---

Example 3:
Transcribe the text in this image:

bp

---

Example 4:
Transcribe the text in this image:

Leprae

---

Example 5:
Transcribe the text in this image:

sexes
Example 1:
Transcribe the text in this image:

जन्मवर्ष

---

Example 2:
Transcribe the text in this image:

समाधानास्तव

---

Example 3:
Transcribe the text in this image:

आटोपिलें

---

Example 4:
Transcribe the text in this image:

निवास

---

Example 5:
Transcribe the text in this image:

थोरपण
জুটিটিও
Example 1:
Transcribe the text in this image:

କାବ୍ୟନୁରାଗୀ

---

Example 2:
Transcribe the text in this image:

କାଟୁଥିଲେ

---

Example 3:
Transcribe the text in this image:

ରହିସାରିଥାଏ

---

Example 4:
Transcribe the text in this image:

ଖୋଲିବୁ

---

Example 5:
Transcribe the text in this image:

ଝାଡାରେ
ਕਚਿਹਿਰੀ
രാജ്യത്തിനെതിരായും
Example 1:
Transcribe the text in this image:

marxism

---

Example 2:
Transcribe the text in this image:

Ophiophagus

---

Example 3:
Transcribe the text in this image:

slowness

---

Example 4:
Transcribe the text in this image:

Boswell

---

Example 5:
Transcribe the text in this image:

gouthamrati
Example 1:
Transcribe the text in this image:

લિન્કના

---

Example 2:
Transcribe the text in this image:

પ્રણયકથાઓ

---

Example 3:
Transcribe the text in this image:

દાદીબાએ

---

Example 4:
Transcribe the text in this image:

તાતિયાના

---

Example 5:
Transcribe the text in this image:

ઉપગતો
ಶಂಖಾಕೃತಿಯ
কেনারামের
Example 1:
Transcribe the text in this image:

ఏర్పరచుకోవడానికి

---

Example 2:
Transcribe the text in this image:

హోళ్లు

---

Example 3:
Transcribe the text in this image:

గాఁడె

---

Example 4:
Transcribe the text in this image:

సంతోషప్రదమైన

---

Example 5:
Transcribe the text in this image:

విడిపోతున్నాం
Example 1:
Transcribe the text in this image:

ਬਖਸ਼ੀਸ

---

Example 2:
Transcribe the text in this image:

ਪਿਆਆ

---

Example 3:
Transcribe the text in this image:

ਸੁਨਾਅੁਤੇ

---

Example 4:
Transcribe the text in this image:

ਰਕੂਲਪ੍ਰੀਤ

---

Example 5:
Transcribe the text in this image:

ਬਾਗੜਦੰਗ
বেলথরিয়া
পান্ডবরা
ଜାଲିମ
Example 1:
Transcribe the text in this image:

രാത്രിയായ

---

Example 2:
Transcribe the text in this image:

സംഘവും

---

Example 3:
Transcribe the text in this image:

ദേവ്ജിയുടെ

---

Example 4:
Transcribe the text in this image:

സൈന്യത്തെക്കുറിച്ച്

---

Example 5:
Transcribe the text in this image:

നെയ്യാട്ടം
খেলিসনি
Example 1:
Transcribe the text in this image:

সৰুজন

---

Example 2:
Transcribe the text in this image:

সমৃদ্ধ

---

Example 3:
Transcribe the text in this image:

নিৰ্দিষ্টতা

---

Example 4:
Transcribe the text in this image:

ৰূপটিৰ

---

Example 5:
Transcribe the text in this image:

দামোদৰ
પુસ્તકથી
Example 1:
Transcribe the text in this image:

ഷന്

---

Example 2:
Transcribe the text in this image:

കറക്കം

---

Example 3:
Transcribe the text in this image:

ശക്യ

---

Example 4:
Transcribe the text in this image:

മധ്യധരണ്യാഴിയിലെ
• • • • •
▶ Required work
Please return the full listing exactly as it appears.

▶ Task response
---

Example 3:
Transcribe the text in this image:

bp

---

Example 4:
Transcribe the text in this image:

Leprae

---

Example 5:
Transcribe the text in this image:

sexes
Example 1:
Transcribe the text in this image:

जन्मवर्ष

---

Example 2:
Transcribe the text in this image:

समाधानास्तव

---

Example 3:
Transcribe the text in this image:

आटोपिलें

---

Example 4:
Transcribe the text in this image:

निवास

---

Example 5:
Transcribe the text in this image:

थोरपण
জুটিটিও
Example 1:
Transcribe the text in this image:

କାବ୍ୟନୁରାଗୀ

---

Example 2:
Transcribe the text in this image:

କାଟୁଥିଲେ

---

Example 3:
Transcribe the text in this image:

ରହିସାରିଥାଏ

---

Example 4:
Transcribe the text in this image:

ଖୋଲିବୁ

---

Example 5:
Transcribe the text in this image:

ଝାଡାରେ
ਕਚਿਹਿਰੀ
രാജ്യത്തിനെതിരായും
Example 1:
Transcribe the text in this image:

marxism

---

Example 2:
Transcribe the text in this image:

Ophiophagus

---

Example 3:
Transcribe the text in this image:

slowness

---

Example 4:
Transcribe the text in this image:

Boswell

---

Example 5:
Transcribe the text in this image:

gouthamrati
Example 1:
Transcribe the text in this image:

લિન્કના

---

Example 2:
Transcribe the text in this image:

પ્રણયકથાઓ

---

Example 3:
Transcribe the text in this image:

દાદીબાએ

---

Example 4:
Transcribe the text in this image:

તાતિયાના

---

Example 5:
Transcribe the text in this image:

ઉપગતો
ಶಂಖಾಕೃತಿಯ
কেনারামের
Example 1:
Transcribe the text in this image:

ఏర్పరచుకోవడానికి

---

Example 2:
Transcribe the text in this image:

హోళ్లు

---

Example 3:
Transcribe the text in this image:

గాఁడె

---

Example 4:
Transcribe the text in this image:

సంతోషప్రదమైన

---

Example 5:
Transcribe the text in this image:

విడిపోతున్నాం
Example 1:
Transcribe the text in this image:

ਬਖਸ਼ੀਸ

---

Example 2:
Transcribe the text in this image:

ਪਿਆਆ

---

Example 3:
Transcribe the text in this image:

ਸੁਨਾਅੁਤੇ

---

Example 4:
Transcribe the text in this image:

ਰਕੂਲਪ੍ਰੀਤ

---

Example 5:
Transcribe the text in this image:

ਬਾਗੜਦੰਗ
বেলথরিয়া
পান্ডবরা
ଜାଲିମ
Example 1:
Transcribe the text in this image:

രാത്രിയായ

---

Example 2:
Transcribe the text in this image:

സംഘവും

---

Example 3:
Transcribe the text in this image:

ദേവ്ജിയുടെ

---

Example 4:
Transcribe the text in this image:

സൈന്യത്തെക്കുറിച്ച്

---

Example 5:
Transcribe the text in this image:

നെയ്യാട്ടം
খেলিসনি
Example 1:
Transcribe the text in this image:

সৰুজন

---

Example 2:
Transcribe the text in this image:

সমৃদ্ধ

---

Example 3:
Transcribe the text in this image:

নিৰ্দিষ্টতা

---

Example 4:
Transcribe the text in this image:

ৰূপটিৰ

---

Example 5:
Transcribe the text in this image:

দামোদৰ
પુસ્તકથી
Example 1:
Transcribe the text in this image:

ഷന്

---

Example 2:
Transcribe the text in this image:

കറക്കം

---

Example 3:
Transcribe the text in this image:

ശക്യ

---

Example 4:
Transcribe the text in this image:

മധ്യധരണ്യാഴിയിലെ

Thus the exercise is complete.